Prime Minister Viktor Orban leads a nationalist government with a strongly anti-immigrant platform.
A senior U.N. human rights official urged Hungary on Wednesday to move asylum-seeking families held in “prison-like” transit zones on the Serbian border to other facilities in Hungary that he said are almost empty.
Migrants arriving at the European Union’s southern border from Serbia have been held at special holding camps called transit zones while their asylum requests are pending, a practice that has already drawn criticism from the United Nations.
The United Nations Special Rapporteur on the human rights of migrants, Felipe Gonzalez Morales, said that last week there were 280 people in two such facilities on Hungary’s southern border with Serbia, 60 percent of them children.
Presenting the first findings of a report on the treatment of migrants, he told a news conference that children should not be detained based on their migratory status.
The report had found “very restrictive” conditions for people being held there, he said, adding he had visited a number of other facilities where children could be accommodated with their families, which he said were almost empty.
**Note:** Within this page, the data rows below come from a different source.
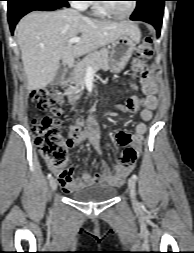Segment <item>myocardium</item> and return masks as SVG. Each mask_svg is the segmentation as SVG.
Instances as JSON below:
<instances>
[{
  "mask_svg": "<svg viewBox=\"0 0 194 253\" xmlns=\"http://www.w3.org/2000/svg\"><path fill=\"white\" fill-rule=\"evenodd\" d=\"M132 6L130 8V10L126 13V14H123V15H119V14H116L114 13L110 8L109 6L104 3V2H100L99 4H97L99 6V8L104 11L108 16L110 17H113L115 19H118V20H124V19H127L129 17L132 16V14L135 12L136 10V7H137V2L136 0H132Z\"/></svg>",
  "mask_w": 194,
  "mask_h": 253,
  "instance_id": "f54148a6",
  "label": "myocardium"
}]
</instances>
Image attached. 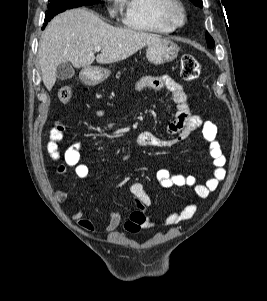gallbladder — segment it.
I'll list each match as a JSON object with an SVG mask.
<instances>
[{
    "mask_svg": "<svg viewBox=\"0 0 267 301\" xmlns=\"http://www.w3.org/2000/svg\"><path fill=\"white\" fill-rule=\"evenodd\" d=\"M75 75L74 67L69 63H61L57 66L56 77L63 81L72 78Z\"/></svg>",
    "mask_w": 267,
    "mask_h": 301,
    "instance_id": "1",
    "label": "gallbladder"
}]
</instances>
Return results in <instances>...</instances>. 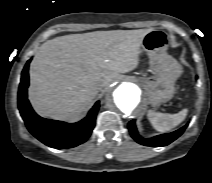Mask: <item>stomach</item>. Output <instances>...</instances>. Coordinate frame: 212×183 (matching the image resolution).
<instances>
[{
	"mask_svg": "<svg viewBox=\"0 0 212 183\" xmlns=\"http://www.w3.org/2000/svg\"><path fill=\"white\" fill-rule=\"evenodd\" d=\"M168 45V34L158 29L148 32L142 40L141 50L149 56L150 68L154 75L142 77L140 80L152 106L173 97L175 82L182 73L179 63L166 52Z\"/></svg>",
	"mask_w": 212,
	"mask_h": 183,
	"instance_id": "1",
	"label": "stomach"
}]
</instances>
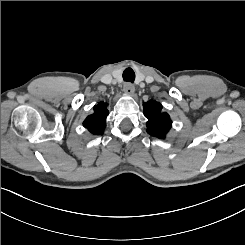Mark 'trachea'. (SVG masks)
I'll return each instance as SVG.
<instances>
[{
    "mask_svg": "<svg viewBox=\"0 0 245 245\" xmlns=\"http://www.w3.org/2000/svg\"><path fill=\"white\" fill-rule=\"evenodd\" d=\"M123 79H124V81H129L130 83H132L134 81L135 73H134V70L130 66L125 68V70L123 72Z\"/></svg>",
    "mask_w": 245,
    "mask_h": 245,
    "instance_id": "3493384b",
    "label": "trachea"
}]
</instances>
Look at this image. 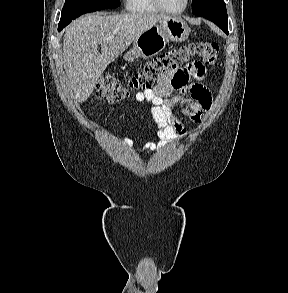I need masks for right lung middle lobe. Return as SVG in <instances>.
<instances>
[{
  "instance_id": "right-lung-middle-lobe-1",
  "label": "right lung middle lobe",
  "mask_w": 288,
  "mask_h": 293,
  "mask_svg": "<svg viewBox=\"0 0 288 293\" xmlns=\"http://www.w3.org/2000/svg\"><path fill=\"white\" fill-rule=\"evenodd\" d=\"M119 0H65L58 28H64L82 14L101 9L117 8Z\"/></svg>"
}]
</instances>
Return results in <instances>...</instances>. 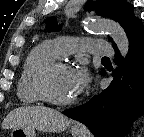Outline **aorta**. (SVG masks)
<instances>
[{
	"mask_svg": "<svg viewBox=\"0 0 144 137\" xmlns=\"http://www.w3.org/2000/svg\"><path fill=\"white\" fill-rule=\"evenodd\" d=\"M85 27L93 32H108L125 58L129 50V40L122 26L112 20H89Z\"/></svg>",
	"mask_w": 144,
	"mask_h": 137,
	"instance_id": "1",
	"label": "aorta"
}]
</instances>
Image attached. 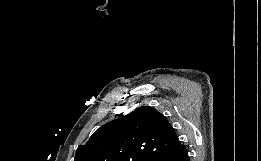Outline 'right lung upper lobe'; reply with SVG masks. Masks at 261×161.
<instances>
[{"mask_svg":"<svg viewBox=\"0 0 261 161\" xmlns=\"http://www.w3.org/2000/svg\"><path fill=\"white\" fill-rule=\"evenodd\" d=\"M183 145L167 119L150 106L102 125L74 161H151Z\"/></svg>","mask_w":261,"mask_h":161,"instance_id":"cb5924a9","label":"right lung upper lobe"}]
</instances>
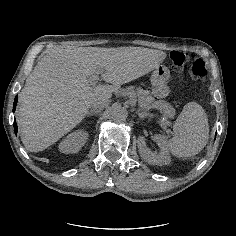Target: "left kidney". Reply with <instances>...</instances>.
Returning <instances> with one entry per match:
<instances>
[{"mask_svg":"<svg viewBox=\"0 0 236 236\" xmlns=\"http://www.w3.org/2000/svg\"><path fill=\"white\" fill-rule=\"evenodd\" d=\"M153 141L157 143L160 148L159 154H154L149 149H147L145 137L143 135L138 136L137 147L142 160L153 165L168 164L170 162V156L168 153V146L166 145L164 138L158 134H154Z\"/></svg>","mask_w":236,"mask_h":236,"instance_id":"1","label":"left kidney"}]
</instances>
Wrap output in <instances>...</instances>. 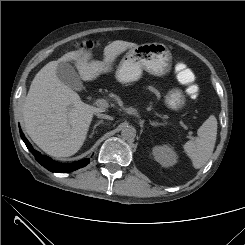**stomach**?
Returning a JSON list of instances; mask_svg holds the SVG:
<instances>
[{
  "mask_svg": "<svg viewBox=\"0 0 245 245\" xmlns=\"http://www.w3.org/2000/svg\"><path fill=\"white\" fill-rule=\"evenodd\" d=\"M172 55L162 43H145L131 48L122 58L116 70V79L123 84L138 81L143 71L155 76H163L170 70ZM182 93L175 89L166 96V103L171 109L184 105Z\"/></svg>",
  "mask_w": 245,
  "mask_h": 245,
  "instance_id": "stomach-1",
  "label": "stomach"
}]
</instances>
Gonzalez Morales said the fact that asylum-seekers were still held in the “prison-like environment” of transit zones, with barbed-wire defenses even on the roofs of sections holding children, might be seen as an attempt to intimidate people there.
“I am afraid that all people held there regardless of age acts as a sort of deterrent,” he said, adding that the fact that people could leave the zones toward Serbia “does not prevent me from saying these are places of detention.”
Gonzalez Morales said Orban’s government, which provided the monitor unimpeded access to facilities it wanted to visit, did not consider transit zones places of detention and did not provide a reason why children with families were held in there.
He also called on Hungary to repeal a declaration of a state of emergency due to mass immigration as the conditions of its application were no longer in place. In any case, no such regulation should override human rights, he said.
“If in reality there is no mass influx of immigration the security situation cannot be considered the same as four years ago,” he said, adding the position that a crisis could resurface was not a sufficient reason to keep renewing the measure.